**READING PASSAGE**.
------------------------------------

An amazing display with so many pixels makes the 27-inch iMac a real winner and puts itself in a league of its own
- Stunning 5K display
UPDATE: It has been over one year since I originally wrote my review, and yet, my verdict hasn’t changed. The 27-inch iMac with Retina 5K Display is still a one of a kind machine, which offers an incredible package for those looking to get a fantastic, colour accurate display, and a Mac.
The 27-inch iMac with Retina 5K was first seen in October 2014 and has been irregularly updated. On 5 June 2017, Apple announced its latest iMac that features Intel’s Kaby Lake processors. But don’t think that’s the only difference Apple has managed to conjure since its 2015 iteration of the iMac 5K.
With new features and a brand-new processor, can the 27-inch iMac with Retina 5K display still be king of the crop?
27-inch iMac with Retina 5K display (2017) review: What you need to know
After more than a year of waiting, the new 5K iMac is an improvement over the 2015 model in almost every way. Its new Kaby Lake processor is fast; the screen is even brighter; and it has faster memory, a more powerful AMD graphics chip and two Thunderbolt 3 (USB Type-C) ports for faster transfers.
There’s so much to like about the new iMac, but its £1,749 price tag might put off a few consumers. It is expensive, but there isn’t anything else quite like the 27-inch iMac with Retina 5K. It looks stunning with and without the screen switched on and the new hardware inside peps up performance nicely. The best all-in-one PC just got better.
27-inch iMac with Retina 5K display (2017) review: Price and configurations
Apple raised its prices in late 2016 following Brexit. The 27-inch 5K iMac’s base price used to be £1,449, but is now £1,749. This price increase also applied to iMacs prior to the 2017 launch. This makes the iMac slightly more expensive, and as someone who wants to experience an iMac for the first time, its price does seem very steep.

------------------------------------

**GIVEN RECORDS**.
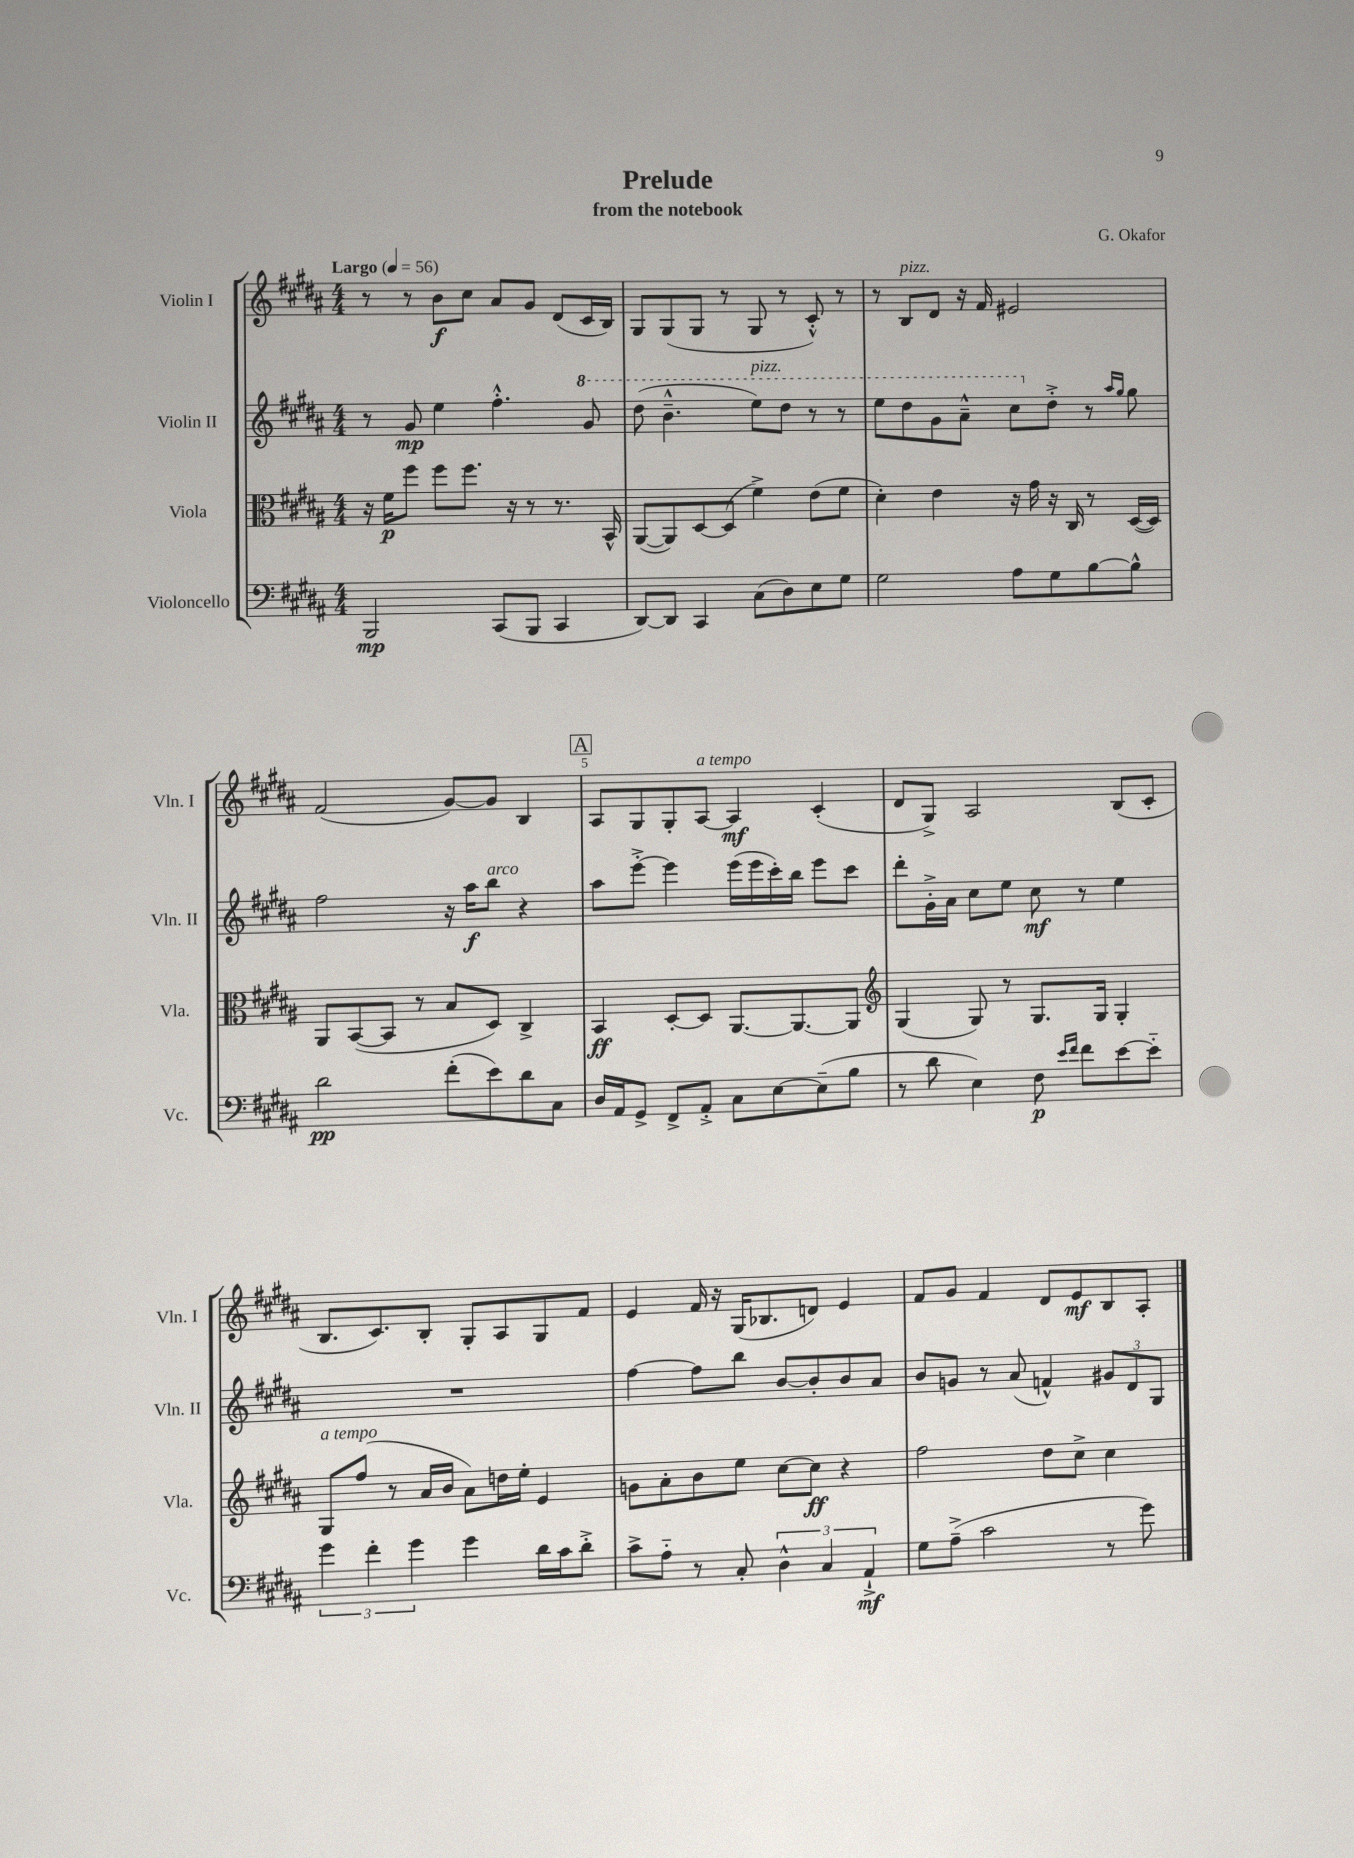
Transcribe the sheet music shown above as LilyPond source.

\header { title = "Prelude" composer = "G. Okafor" subtitle = "from the notebook" }
<<
\new StaffGroup <<
\new Staff = "s0" \with { instrumentName = "Violin I" shortInstrumentName = "Vln. I" } {
    \clef treble \key b \major \numericTimeSignature \time 4/4 \tempo "Largo" 4 = 56
    r8 r8 b'8\f cis''8 ais'8 gis'8 dis'8( cis'16 b16) |
    gis8 gis8( gis8 r8 gis8 r8 cis'8-.-^) r8 |
    r8 b8^\markup { \italic "pizz." } dis'8 r16 fis'16 eis'2 |
    fis'2( gis'8~) gis'8 b4 |
    \mark \markup { \box "A" } ais8 gis8 gis8-. ais8~^\markup { \italic "a tempo" } ais4\mf cis'4-.( |
    dis'8 gis8->) ais2 b8( cis'8-. |
    b8. cis'8.) b8-. gis8-. ais8 gis8 fis'8 |
    e'4 fis'16 r16 gis16( bes8. d'8) e'4 |
    fis'8 gis'8 fis'4 dis'8 e'8\mf b8 ais8-. \bar "|." |
}
\new Staff = "s1" \with { instrumentName = "Violin II" shortInstrumentName = "Vln. II" } {
    \clef treble \key b \major \numericTimeSignature \time 4/4
    r8 gis'8\mp e''4 fis''4.-.-^ \ottava #1 gis''8 |
    dis'''8( b''4.---^ e'''8^\markup { \italic "pizz." }) dis'''8 r8 r8 |
    e'''8 dis'''8 gis''8 ais''8---^ cis'''8 \ottava #0 dis''8-.-> r8 \grace { ais''16 gis''16 } gis''8 |
    fis''2 r16 ais''16\f b''8^\markup { \italic "arco" } r4 |
    \mark \markup { \box "A" } ais''8 e'''8~-.-> e'''4 e'''16( e'''16 cis'''16-.) b''16 e'''8 cis'''8 |
    dis'''8-. gis'16-.-> ais'16 cis''8 e''8 cis''8\mf r8 e''4 |
    R1 |
    fis''4~ fis''8 b''8 b'8~ b'8-. b'8 ais'8 |
    b'8 g'8 r8 ais'8( f'4-^) \tuplet 3/2 { gis'8 dis'8 gis8 } \bar "|." |
}
\new Staff = "s2" \with { instrumentName = "Viola" shortInstrumentName = "Vla." } {
    \clef alto \key b \major \numericTimeSignature \time 4/4
    r16 fis'16\p fis''8 fis''8 fis''8. r16 r8 r8. b,16-^ |
    ais,8~( ais,8) dis8~ dis8( fis'4->) e'8( fis'8 |
    dis'4-.) e'4 r16 gis'16 r16 cis16 r8 dis16~( dis16) |
    ais,8 b,8~( b,8 r8 b8 dis8) cis4-> |
    \mark \markup { \box "A" } b,4\ff dis8~-. dis8 ais,8.~ ais,8.~ ais,8 |
    \clef treble gis4( gis8) r8 gis8. gis16 gis4-. |
    gis8^\markup { \italic "a tempo" } fis''8( r8 ais'16 b'16 ais'8) d''16 e''16-. e'4 |
    g'8 ais'8-. b'8 e''8 cis''8~ cis''8\ff r4 |
    fis''2 dis''8 cis''8-> cis''4 \bar "|." |
}
\new Staff = "s3" \with { instrumentName = "Violoncello" shortInstrumentName = "Vc." } {
    \clef bass \key b \major \numericTimeSignature \time 4/4
    b,,2\mp cis,8( b,,8 cis,4 |
    dis,8~) dis,8 cis,4 cis8( dis8) e8 gis8 |
    gis2 ais8 gis8 b8~ b8-^ |
    dis'2\pp fis'8-.( e'8) dis'8 cis8 |
    \mark \markup { \box "A" } dis16 ais,16 gis,8-> fis,8-> ais,8-.-> cis8 e8~ e8--( b8 |
    r8 dis'8 e4) fis8\p \grace { e'16 fis'16 } fis'8 e'8~ e'8-_ |
    \tuplet 3/2 { gis'4 fis'4-. gis'4 } gis'4 dis'16 cis'16 dis'8-.-> |
    cis'8-> ais8-_ r8 cis8-. \tuplet 3/2 { dis4-^ cis4 ais,4-!->\mf } |
    gis8 ais8--->( cis'2 r8 gis'8) \bar "|." |
}
>>
>>
\layout { \context { \Score \override BarNumber.break-visibility = ##(#f #t #t) barNumberVisibility = #(every-nth-bar-number-visible 5) } }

------------------------------------

**EXERCISE INSTRUCTIONS**.
1 > Please copy the iMac review from "With new features" to "for faster transfers.", replacing "processor" with "CPU".
2 > List each improvement that the iMac review says the new 5K iMac has over the 2015 model.
Use only the iMac review to complete the entries.

**WRITTEN RESPONSES**.
1 >
With new features and a brand-new CPU, can the 27-inch iMac with Retina 5K display still be king of the crop?
27-inch iMac with Retina 5K display (2017) review: What you need to know
After more than a year of waiting, the new 5K iMac is an improvement over the 2015 model in almost every way. Its new Kaby Lake CPU is fast; the screen is even brighter; and it has faster memory, a more powerful AMD graphics chip and two Thunderbolt 3 (USB Type-C) ports for faster transfers.

2 >
- A fast new Kaby Lake processor
- An even brighter screen
- Faster memory
- A more powerful AMD graphics chip
- Two Thunderbolt 3 (USB Type-C) ports for faster transfers